:: Source document ::

Many months later as I would tell my therapist and the various medical professionals that saw me that my life during that time was just “dark.” Everything that I saw, everything that I experienced was just that: Dark.

Even if it was the most gorgeous day that God could create all I saw were the shadows on the ground. There was no passion, no zeal, no desire. Just nothing. I wanted nothing. I felt nothing.

The mental and emotional pain, though, was unbearable. I could feel it crushing my spirit and my very soul. It was so heavy that I felt it physiologically. And one evening it was so heavy I swallowed every pill that I had, took a swig of a homemade mix of Gatorade and Grey Goose, and crawled into the top of bunk of my bed and wept. Below me was my roommate, completely oblivious, playing his newly minted X-box and after hearing me whimper softly, left the room.

I was so mentally removed from what I had committed to that I was much later that I realized what I had attempted to do. Years of counseling, therapy, time off and a battery of drugs and chemistry experiments have since helped me come to terms with my suicide attempt. I am no longer ashamed nor am I afraid of speaking about it.

In addition I also got even more clarity around my own state of mental health which has helped frame my experience in a light that makes sense. I am a survivor. I was fortunate.

But I was also angry. Angry at myself and angry at every one who didn’t notice what was happening. I was angry that I didn’t speak up and that I didn’t seek help. I was angry that others who may have noticed didn’t suggest that I get help. I was angry at the people who I thought were my friends.

I was angry that my education around depression, anxiety, and suicide was so limited that I didn’t even recognize it when I was in the middle of it. And ultimately I was angry that I was angry in the first place.

And that was the problem (and the solution). More education, more resources, and more conversations much take place so that things like this won’t happen. We, as a culture and people, have to become more open to talking about mental health just as we are so easily open to chatting about each other’s news feeds.

The change needs to be global and systemic. And we all need to do our part. This blog post, for instance, is me doing my part. I know that I have a somewhat large following online and that there is a large amount of people reading this blog and following on Twitter.

To you I say this: Please, if you need help… please get it. If anything in my story resounds with you then you need to seek help, today. 

And, for everyone else, I ask that you take a moment and consider those that are in your sphere of influence. Your friends, family, and peers at work and school. Not everyone, just a few. Have you noticed anything different in their behavior? The way they talk? Is there a drop of energy, excitement, and exuberance for school, work, and life in general?

Please know that they will not give you a straight answer. For many of them they won’t even really know what it is nor be able to fully understand what’s going on. Ask questions, care for them, listen empathetically, and get some real professional advice (this blog post is not “professional” advice, by the way) to assist you in your own assessment.

And have the courage to act. I don’t know what that looks like for you but indecision isn’t an acceptable answer. You must do something.

To be honest I have considered suicide many times since my first attempt and although my mind has gone the distance with planning I have not acted on it. The circle of medical professionals around me, counseling, and medication has helped level those things out. But, the possibility never disappears.

More importantly I am now able to recognized signs and have systems in place to find the help that I need to move out of those moments into something much more healthy. This is important to remember as avoidance is not the answer but rather encountering them with help instead of going it alone.

And that has made all the difference.

[If you are having suicidal thoughts, please visit National Suicide Prevention Lifeline. Their direct # to call is 1-800-273-TALK (8255)].

:::
:: Given entries ::

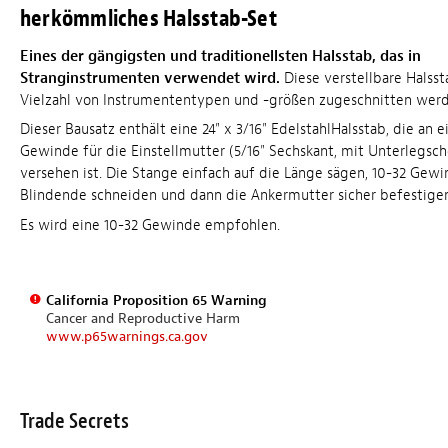
herkömmliches Halsstab-Set
Eines der gängigsten und traditionellsten Halsstab, das in
Stranginstrumenten verwendet wird.
Diese verstellbare Halsst
Vielzahl von Instrumententypen und -größen zugeschnitten werd
Dieser Bausatz enthält eine 24" x 3/16" EdelstahlHalsstab, die an
Gewinde für die Einstellmutter (5/16" Sechskant, mit Unterlegsch
versehen ist. Die Stange einfach auf die Länge sägen, 10-32 Gew
Blindende schneiden und dann die Ankermutter sicher befestigen
Es wird eine 10-32 Gewinde empfohlen.
California Proposition 65 Warning
Cancer and Reproductive Harm
www.p65warnings.ca.gov
Trade Secrets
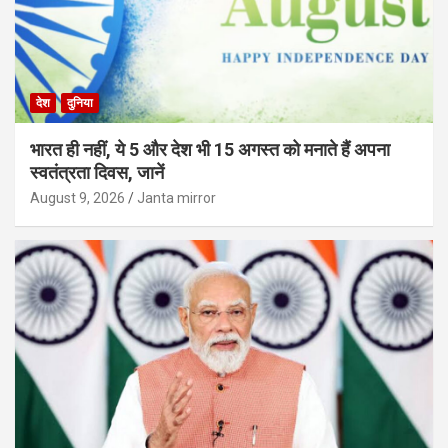
देश
दुनिया
भारत ही नहीं, ये 5 और देश भी 15 अगस्त को मनाते हैं अपना
स्वतंत्रता दिवस, जानें
August 9, 2026
Janta mirror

:::

What you should do ▸ Can you summarize the blog post in three sentences?

Answer to the problem ▸ The writer describes a time when life felt only "dark" and empty, and an evening when the mental and emotional pain became so heavy that they swallowed every pill they had in a suicide attempt. Years of counseling, therapy, time off and medication helped them come to terms with the attempt, though they were also angry at themselves, at those who didn't notice, and at how little they had learned about depression, anxiety and suicide. They call for more education, resources and open talk about mental health, urge anyone who needs help to get it and everyone else to watch for changes in the people around them and act, and say that although they have considered suicide many times since, recognizing the signs and having systems in place to find help has made all the difference.